Collected data:
------------------------------------------------------------------------

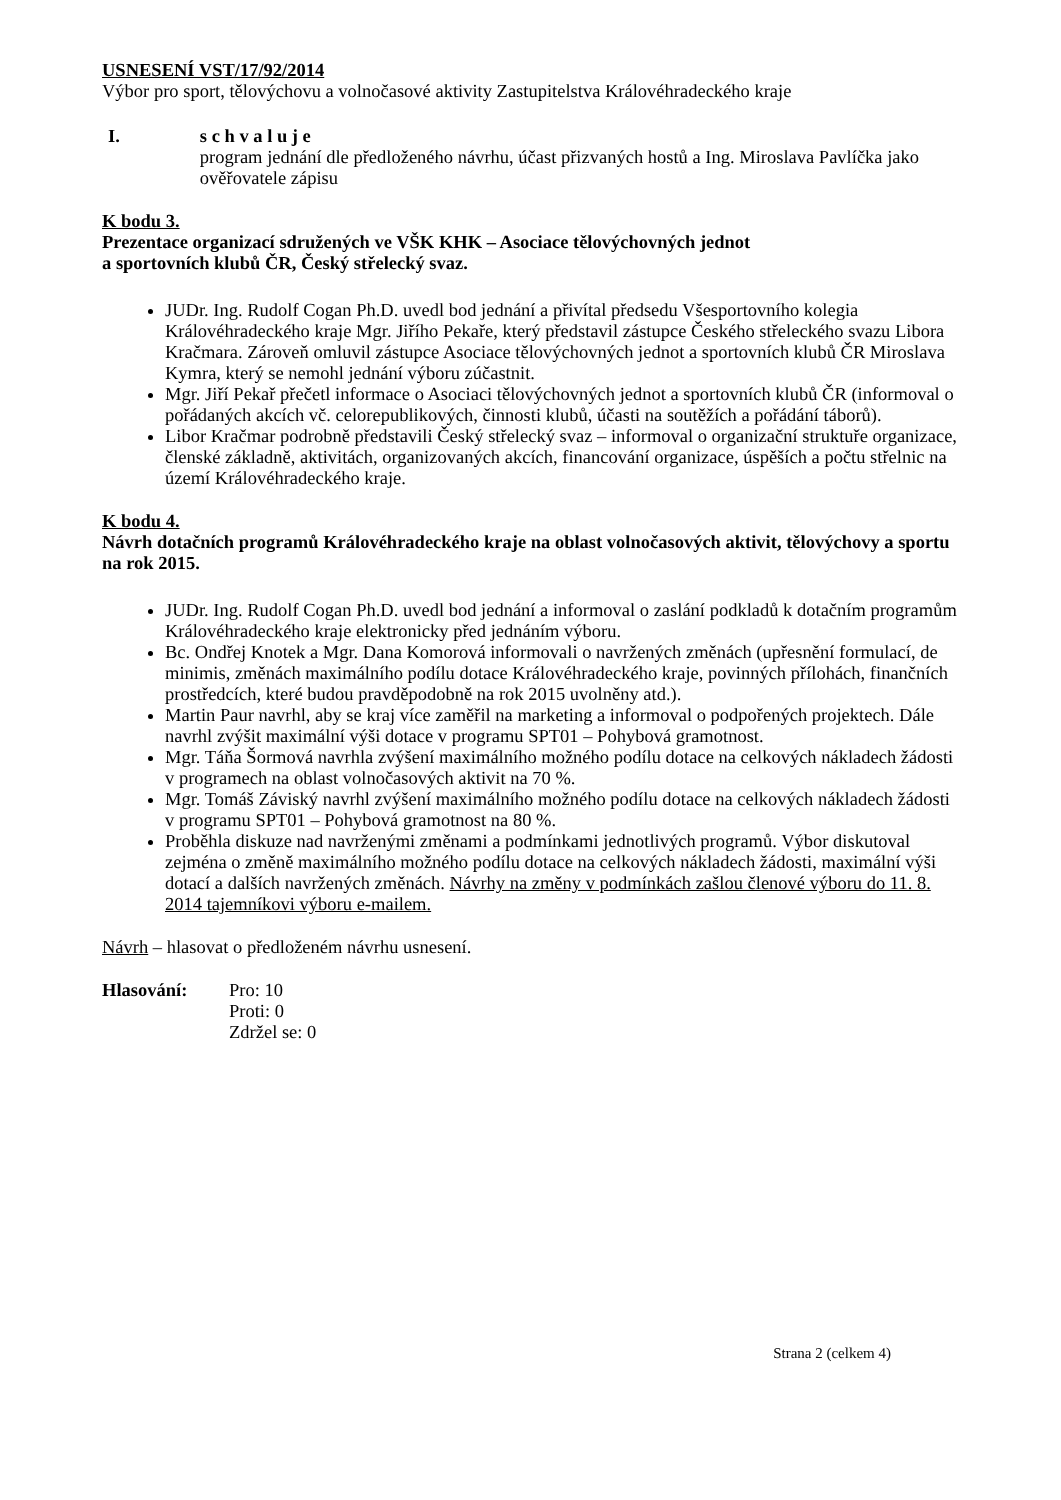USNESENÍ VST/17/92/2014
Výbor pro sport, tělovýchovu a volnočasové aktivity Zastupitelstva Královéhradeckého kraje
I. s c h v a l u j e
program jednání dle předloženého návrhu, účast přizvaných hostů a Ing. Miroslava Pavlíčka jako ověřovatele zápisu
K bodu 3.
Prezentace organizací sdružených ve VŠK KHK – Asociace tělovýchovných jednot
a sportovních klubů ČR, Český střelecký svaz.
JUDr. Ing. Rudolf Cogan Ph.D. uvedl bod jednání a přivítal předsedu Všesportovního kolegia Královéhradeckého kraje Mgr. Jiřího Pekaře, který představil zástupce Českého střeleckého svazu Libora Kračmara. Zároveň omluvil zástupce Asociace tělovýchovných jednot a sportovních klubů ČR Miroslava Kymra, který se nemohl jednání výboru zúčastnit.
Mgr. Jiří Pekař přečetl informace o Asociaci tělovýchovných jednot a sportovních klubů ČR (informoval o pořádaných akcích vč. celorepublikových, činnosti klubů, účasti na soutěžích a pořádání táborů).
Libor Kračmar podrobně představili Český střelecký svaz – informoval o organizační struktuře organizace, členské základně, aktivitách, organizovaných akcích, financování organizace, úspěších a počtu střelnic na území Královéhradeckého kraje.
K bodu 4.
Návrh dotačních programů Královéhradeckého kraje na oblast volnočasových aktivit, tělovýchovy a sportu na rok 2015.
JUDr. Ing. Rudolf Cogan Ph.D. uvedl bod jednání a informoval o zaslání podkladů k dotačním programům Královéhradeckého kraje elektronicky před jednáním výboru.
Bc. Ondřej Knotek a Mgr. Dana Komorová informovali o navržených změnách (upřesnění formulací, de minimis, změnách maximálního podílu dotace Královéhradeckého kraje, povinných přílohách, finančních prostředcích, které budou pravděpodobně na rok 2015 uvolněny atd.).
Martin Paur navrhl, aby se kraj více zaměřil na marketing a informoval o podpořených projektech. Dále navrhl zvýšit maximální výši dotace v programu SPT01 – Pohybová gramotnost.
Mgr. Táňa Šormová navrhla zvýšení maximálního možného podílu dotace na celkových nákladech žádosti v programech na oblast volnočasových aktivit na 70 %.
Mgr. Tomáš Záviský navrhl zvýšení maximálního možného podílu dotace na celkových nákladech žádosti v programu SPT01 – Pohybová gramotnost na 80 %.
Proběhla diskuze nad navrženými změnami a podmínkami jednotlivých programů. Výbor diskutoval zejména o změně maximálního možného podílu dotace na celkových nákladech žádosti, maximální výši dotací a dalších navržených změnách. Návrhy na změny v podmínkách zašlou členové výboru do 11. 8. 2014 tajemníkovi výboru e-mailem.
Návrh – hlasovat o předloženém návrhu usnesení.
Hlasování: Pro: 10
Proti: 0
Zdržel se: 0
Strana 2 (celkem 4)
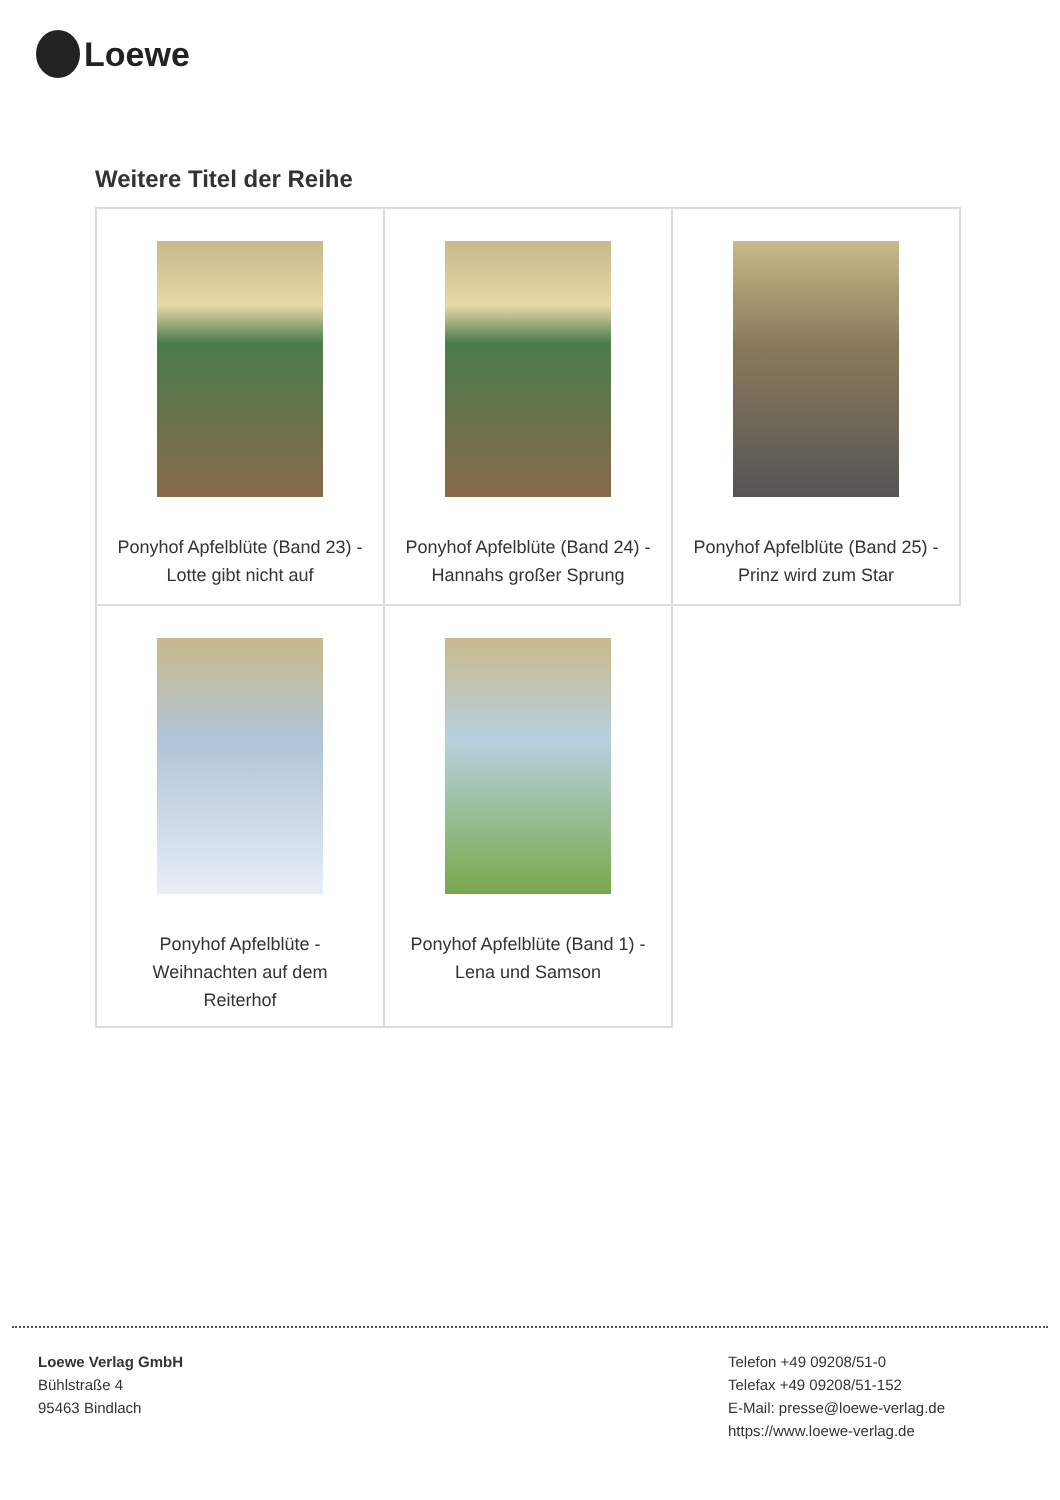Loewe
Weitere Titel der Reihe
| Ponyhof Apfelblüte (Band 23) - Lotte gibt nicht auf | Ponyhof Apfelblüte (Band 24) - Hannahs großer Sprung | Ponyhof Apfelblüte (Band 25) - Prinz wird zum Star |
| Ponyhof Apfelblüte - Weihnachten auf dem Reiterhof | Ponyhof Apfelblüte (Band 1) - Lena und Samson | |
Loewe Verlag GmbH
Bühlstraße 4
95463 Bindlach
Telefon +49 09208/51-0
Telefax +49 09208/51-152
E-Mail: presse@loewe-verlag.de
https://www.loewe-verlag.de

------------------------------------------------------------------------

▶ WORK INSTRUCTIONS:
Copy out only the lines of the records above from the one with "Návrh dotačních programů" through the one with "Mgr. Tomáš Záviský", exactly as they stand, both included.

▶ WRITTEN SOLUTION:
Návrh dotačních programů Královéhradeckého kraje na oblast volnočasových aktivit, tělovýchovy a sportu na rok 2015.
JUDr. Ing. Rudolf Cogan Ph.D. uvedl bod jednání a informoval o zaslání podkladů k dotačním programům Královéhradeckého kraje elektronicky před jednáním výboru.
Bc. Ondřej Knotek a Mgr. Dana Komorová informovali o navržených změnách (upřesnění formulací, de minimis, změnách maximálního podílu dotace Královéhradeckého kraje, povinných přílohách, finančních prostředcích, které budou pravděpodobně na rok 2015 uvolněny atd.).
Martin Paur navrhl, aby se kraj více zaměřil na marketing a informoval o podpořených projektech. Dále navrhl zvýšit maximální výši dotace v programu SPT01 – Pohybová gramotnost.
Mgr. Táňa Šormová navrhla zvýšení maximálního možného podílu dotace na celkových nákladech žádosti v programech na oblast volnočasových aktivit na 70 %.
Mgr. Tomáš Záviský navrhl zvýšení maximálního možného podílu dotace na celkových nákladech žádosti v programu SPT01 – Pohybová gramotnost na 80 %.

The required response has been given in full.